**Saved entries**
★ ★ ★

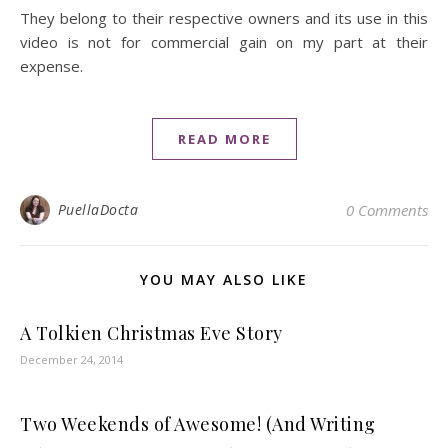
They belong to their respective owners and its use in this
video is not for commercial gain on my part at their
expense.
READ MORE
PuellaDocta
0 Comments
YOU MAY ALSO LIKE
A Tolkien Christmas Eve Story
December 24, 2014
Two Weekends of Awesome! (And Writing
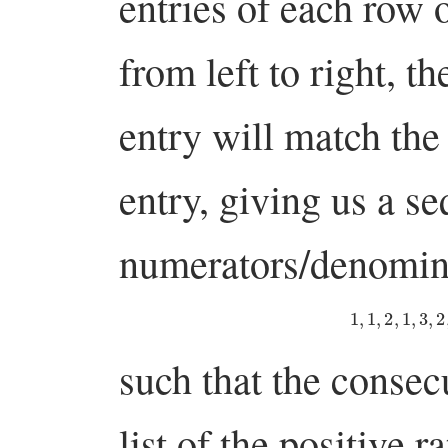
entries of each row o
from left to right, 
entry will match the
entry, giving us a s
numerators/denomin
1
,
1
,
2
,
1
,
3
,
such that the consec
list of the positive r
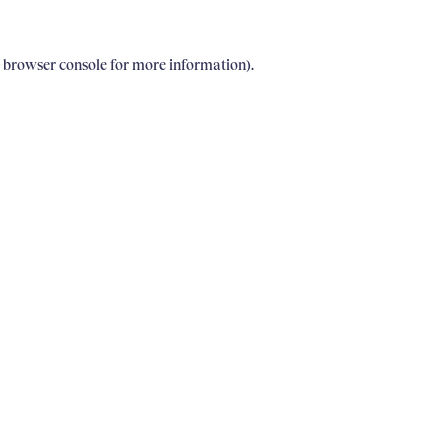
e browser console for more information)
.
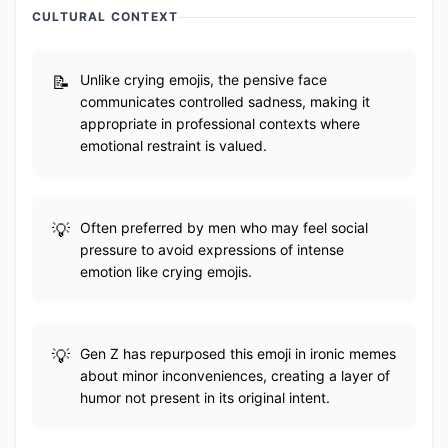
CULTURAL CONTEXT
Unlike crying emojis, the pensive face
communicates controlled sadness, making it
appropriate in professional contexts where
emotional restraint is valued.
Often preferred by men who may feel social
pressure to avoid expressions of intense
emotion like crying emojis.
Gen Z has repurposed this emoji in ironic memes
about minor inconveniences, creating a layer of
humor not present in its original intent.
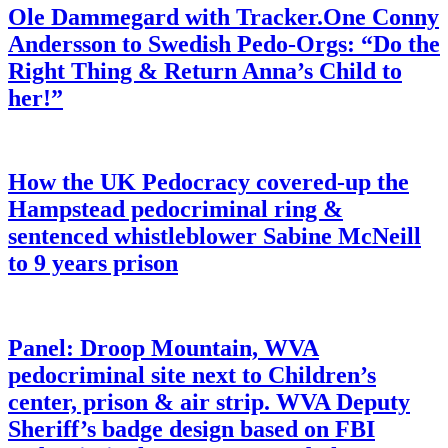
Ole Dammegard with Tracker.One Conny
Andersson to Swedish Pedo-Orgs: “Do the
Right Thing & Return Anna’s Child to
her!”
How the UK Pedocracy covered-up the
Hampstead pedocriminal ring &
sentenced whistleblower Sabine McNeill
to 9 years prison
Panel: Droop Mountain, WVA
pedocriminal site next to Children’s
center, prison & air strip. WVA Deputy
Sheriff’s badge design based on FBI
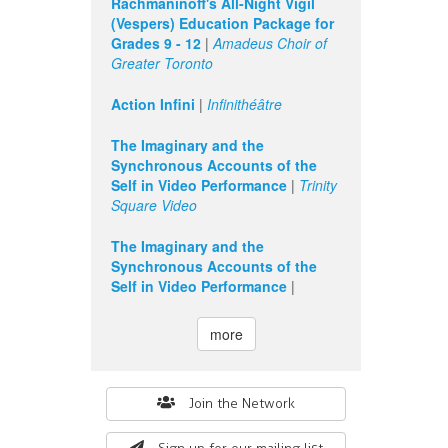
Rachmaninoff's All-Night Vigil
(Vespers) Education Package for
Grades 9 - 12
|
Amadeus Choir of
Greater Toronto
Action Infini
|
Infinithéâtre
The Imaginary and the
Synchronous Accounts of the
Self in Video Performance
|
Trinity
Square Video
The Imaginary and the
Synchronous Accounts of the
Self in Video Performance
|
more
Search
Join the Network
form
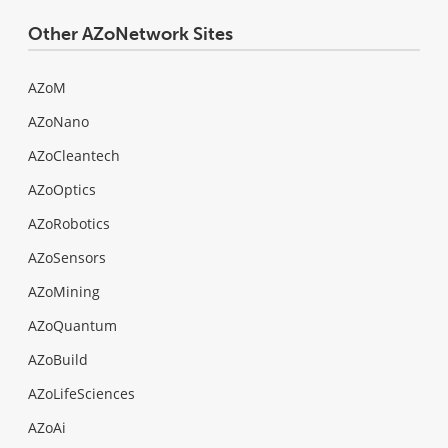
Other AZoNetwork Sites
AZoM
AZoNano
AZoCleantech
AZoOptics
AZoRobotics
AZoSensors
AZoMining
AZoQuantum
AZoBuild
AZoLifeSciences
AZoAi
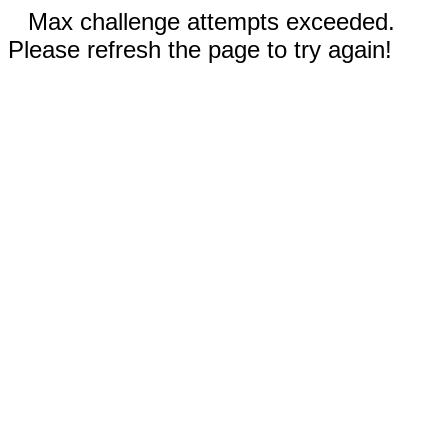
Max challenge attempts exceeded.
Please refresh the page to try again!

★ ★ ★

**PROBLEM TO SOLVE**
Retype the part of the data that opens with the line containing "e browser console for more information)" and runs through the end of the data, including both ends. Leave the pictures out of your answer.

**RESPONSE FOR THIS EXERCISE**
e browser console for more information)
.
CULTURAL CONTEXT
Unlike crying emojis, the pensive face
communicates controlled sadness, making it
appropriate in professional contexts where
emotional restraint is valued.
Often preferred by men who may feel social
pressure to avoid expressions of intense
emotion like crying emojis.
Gen Z has repurposed this emoji in ironic memes
about minor inconveniences, creating a layer of
humor not present in its original intent.
Ole Dammegard with Tracker.One Conny
Andersson to Swedish Pedo-Orgs: “Do the
Right Thing & Return Anna’s Child to
her!”
How the UK Pedocracy covered-up the
Hampstead pedocriminal ring &
sentenced whistleblower Sabine McNeill
to 9 years prison
Panel: Droop Mountain, WVA
pedocriminal site next to Children’s
center, prison & air strip. WVA Deputy
Sheriff’s badge design based on FBI
Rachmaninoff's All-Night Vigil
(Vespers) Education Package for
Grades 9 - 12
|
Amadeus Choir of
Greater Toronto
Action Infini
|
Infinithéâtre
The Imaginary and the
Synchronous Accounts of the
Self in Video Performance
|
Trinity
Square Video
The Imaginary and the
Synchronous Accounts of the
Self in Video Performance
|
more
Search
Join the Network
form
Other AZoNetwork Sites
AZoM
AZoNano
AZoCleantech
AZoOptics
AZoRobotics
AZoSensors
AZoMining
AZoQuantum
AZoBuild
AZoLifeSciences
AZoAi
Max challenge attempts exceeded.
Please refresh the page to try again!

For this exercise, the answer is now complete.